[PATCHv3 29/41] ext4: make ext4_mpage_readpages() hugepage-aware

From: Kirill A. Shutemov
Date: Thu Sep 15 2016 - 08:02:26 EST


This patch modifies ext4_mpage_readpages() to deal with huge pages.

We read out 2M at once, so we have to alloc (HPAGE_PMD_NR *
blocks_per_page) sector_t for that. I'm not entirely happy with kmalloc
in this codepath, but don't see any other option.

Signed-off-by: Kirill A. Shutemov <kirill.shutemov@xxxxxxxxxxxxxxx>
---
fs/ext4/readpage.c | 38 ++++++++++++++++++++++++++++++++------
1 file changed, 32 insertions(+), 6 deletions(-)

diff --git a/fs/ext4/readpage.c b/fs/ext4/readpage.c
index a81b829d56de..6d7cbddceeb2 100644
--- a/fs/ext4/readpage.c
+++ b/fs/ext4/readpage.c
@@ -104,12 +104,12 @@ int ext4_mpage_readpages(struct address_space *mapping,

struct inode *inode = mapping->host;
const unsigned blkbits = inode->i_blkbits;
- const unsigned blocks_per_page = PAGE_SIZE >> blkbits;
const unsigned blocksize = 1 << blkbits;
sector_t block_in_file;
sector_t last_block;
sector_t last_block_in_file;
- sector_t blocks[MAX_BUF_PER_PAGE];
+ sector_t blocks_on_stack[MAX_BUF_PER_PAGE];
+ sector_t *blocks = blocks_on_stack;
unsigned page_block;
struct block_device *bdev = inode->i_sb->s_bdev;
int length;
@@ -122,8 +122,9 @@ int ext4_mpage_readpages(struct address_space *mapping,
map.m_flags = 0;

for (; nr_pages; nr_pages--) {
- int fully_mapped = 1;
- unsigned first_hole = blocks_per_page;
+ int fully_mapped = 1, nr = nr_pages;
+ unsigned blocks_per_page = PAGE_SIZE >> blkbits;
+ unsigned first_hole;

prefetchw(&page->flags);
if (pages) {
@@ -138,10 +139,31 @@ int ext4_mpage_readpages(struct address_space *mapping,
goto confused;

block_in_file = (sector_t)page->index << (PAGE_SHIFT - blkbits);
- last_block = block_in_file + nr_pages * blocks_per_page;
+
+ if (PageTransHuge(page)) {
+ BUILD_BUG_ON(BIO_MAX_PAGES < HPAGE_PMD_NR);
+ nr = HPAGE_PMD_NR * blocks_per_page;
+ /* XXX: need a better solution ? */
+ blocks = kmalloc(sizeof(sector_t) * nr, GFP_NOFS);
+ if (!blocks) {
+ if (pages) {
+ delete_from_page_cache(page);
+ goto next_page;
+ }
+ return -ENOMEM;
+ }
+
+ blocks_per_page *= HPAGE_PMD_NR;
+ last_block = block_in_file + blocks_per_page;
+ } else {
+ blocks = blocks_on_stack;
+ last_block = block_in_file + nr * blocks_per_page;
+ }
+
last_block_in_file = (i_size_read(inode) + blocksize - 1) >> blkbits;
if (last_block > last_block_in_file)

Action item a:
Return the six chart entries below exactly as they appear, line for line, and leave out the pictures.

Exercise data:
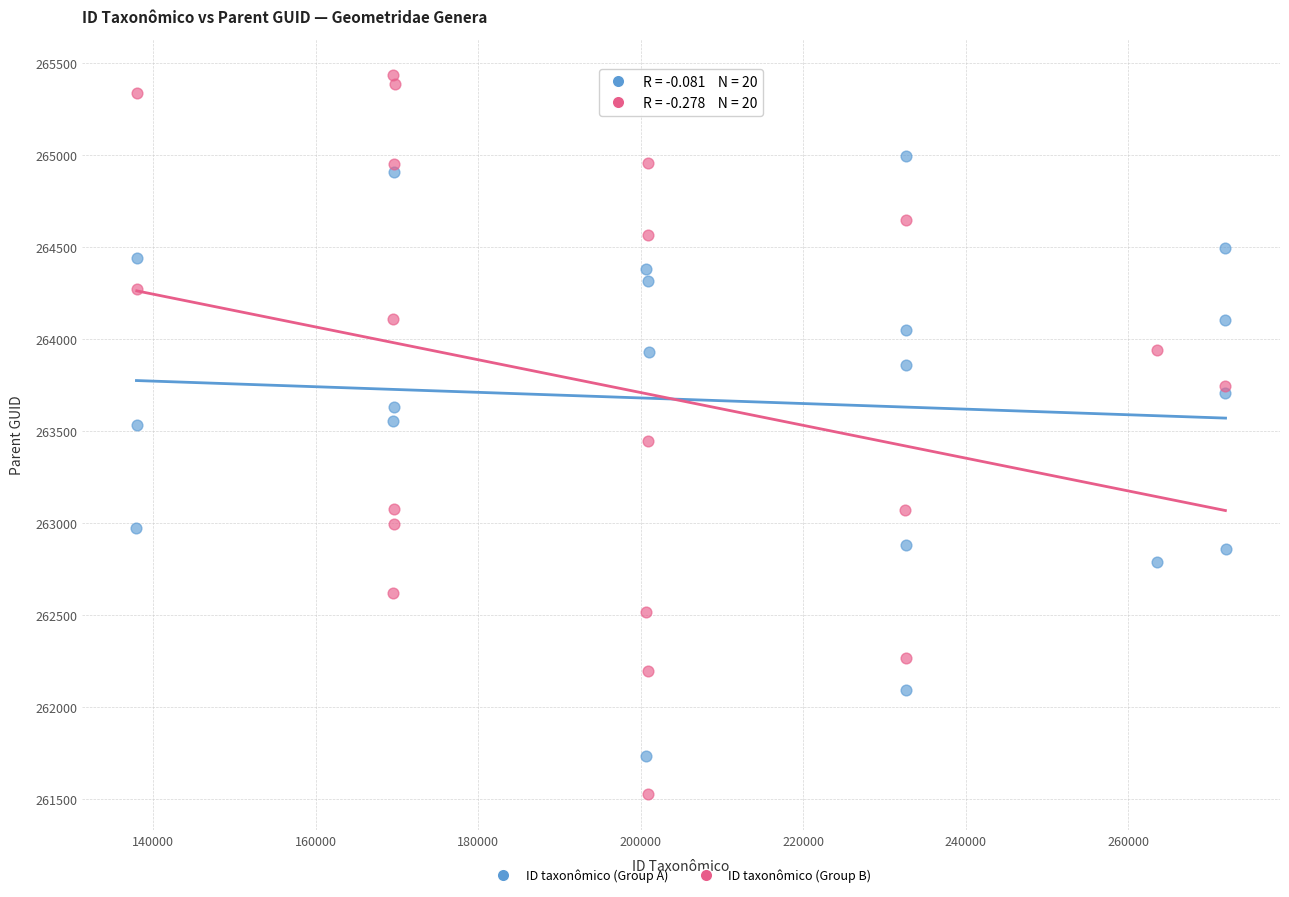

Which series contains the lowest Y value?

ID taxonômico (Group B)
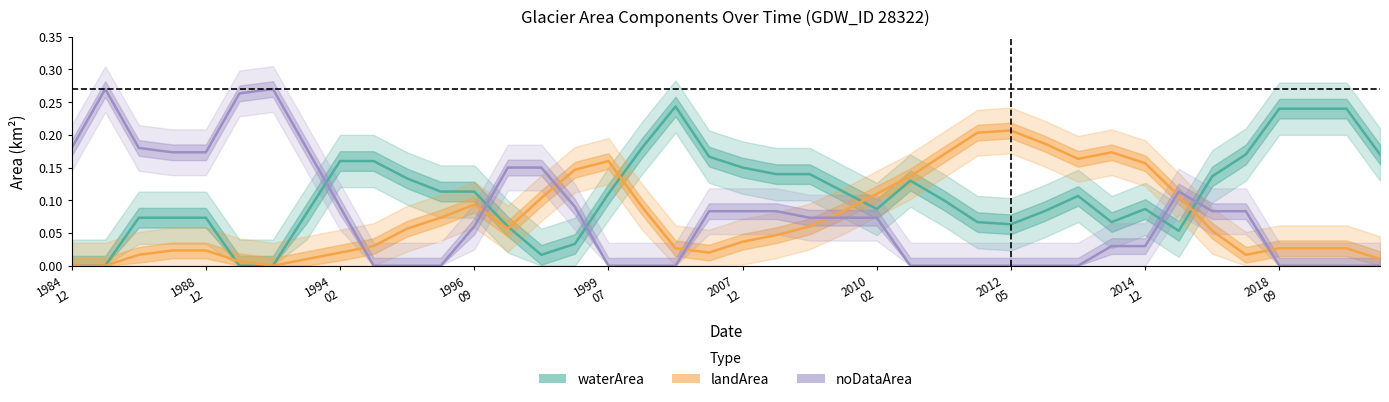

How many categories are shown in the chart?

40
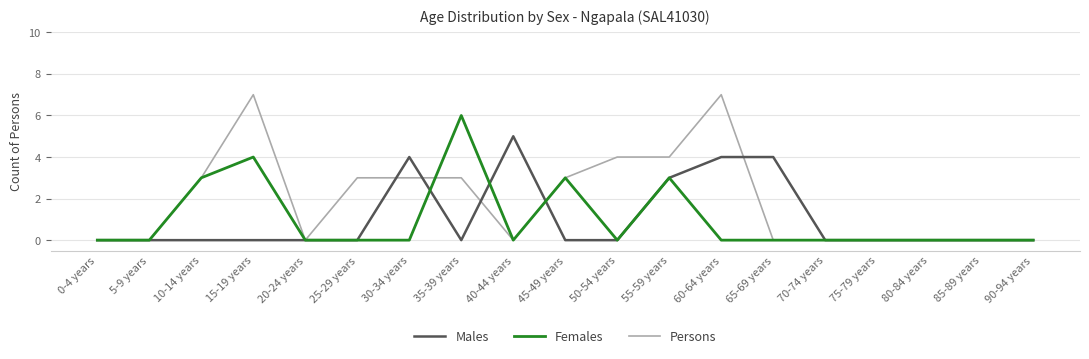

Rank the series by their maximum value, from lowest to highest.

Males, Females, Persons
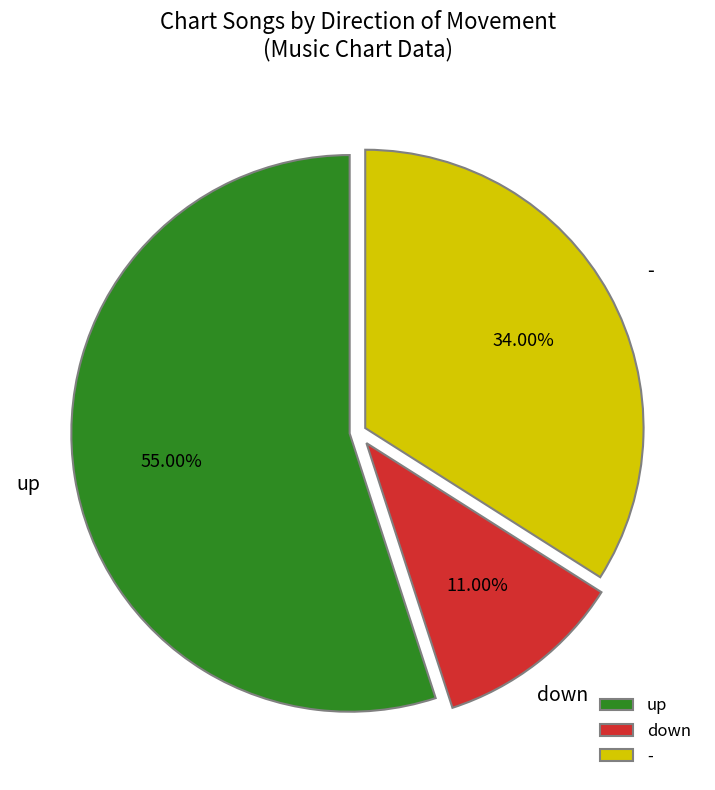

Between - and down, which is larger?

-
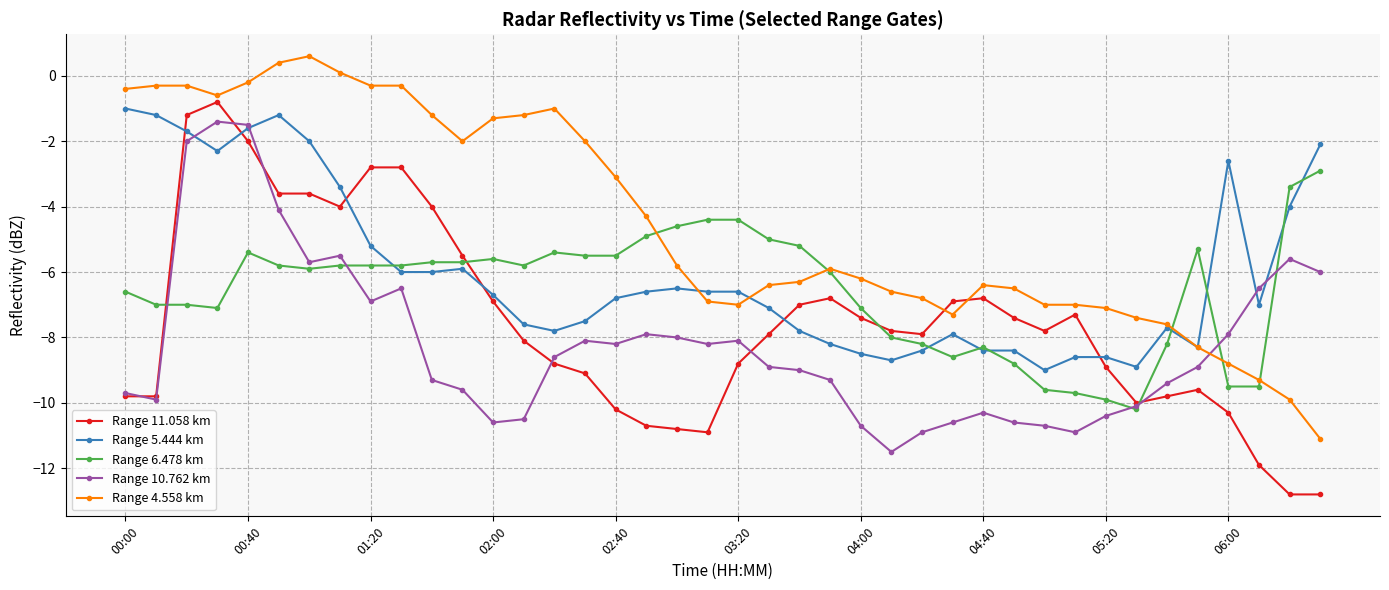

At how many categories does at least one series exceed -8?

40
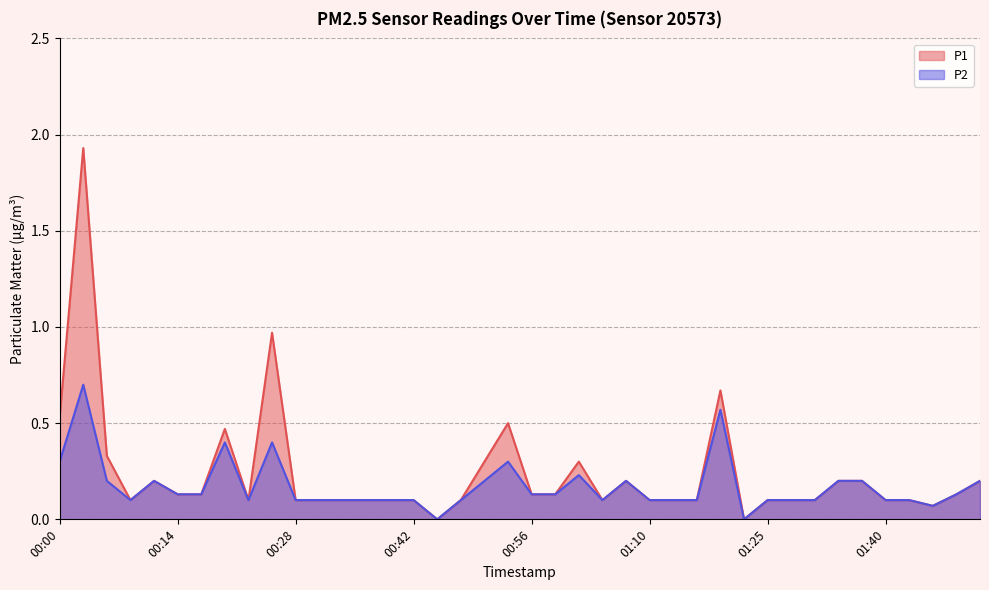

At which category is the sum across all series the highest?

00:02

Action item b:
Retype the ext4 patch word for word, between "From: Kirill A." and "insertions(+), 6 deletions(-)", inclusive.

Response area a:
Which series contains the lowest Y value?

ID taxonômico (Group B)

How many categories are shown in the chart?

40

Rank the series by their maximum value, from lowest to highest.

Males, Females, Persons

Between - and down, which is larger?

-

At how many categories does at least one series exceed -8?

40

At which category is the sum across all series the highest?

00:02

Response area b:
From: Kirill A. Shutemov
Date: Thu Sep 15 2016 - 08:02:26 EST


This patch modifies ext4_mpage_readpages() to deal with huge pages.

We read out 2M at once, so we have to alloc (HPAGE_PMD_NR *
blocks_per_page) sector_t for that. I'm not entirely happy with kmalloc
in this codepath, but don't see any other option.

Signed-off-by: Kirill A. Shutemov <kirill.shutemov@xxxxxxxxxxxxxxx>
---
fs/ext4/readpage.c | 38 ++++++++++++++++++++++++++++++++------
1 file changed, 32 insertions(+), 6 deletions(-)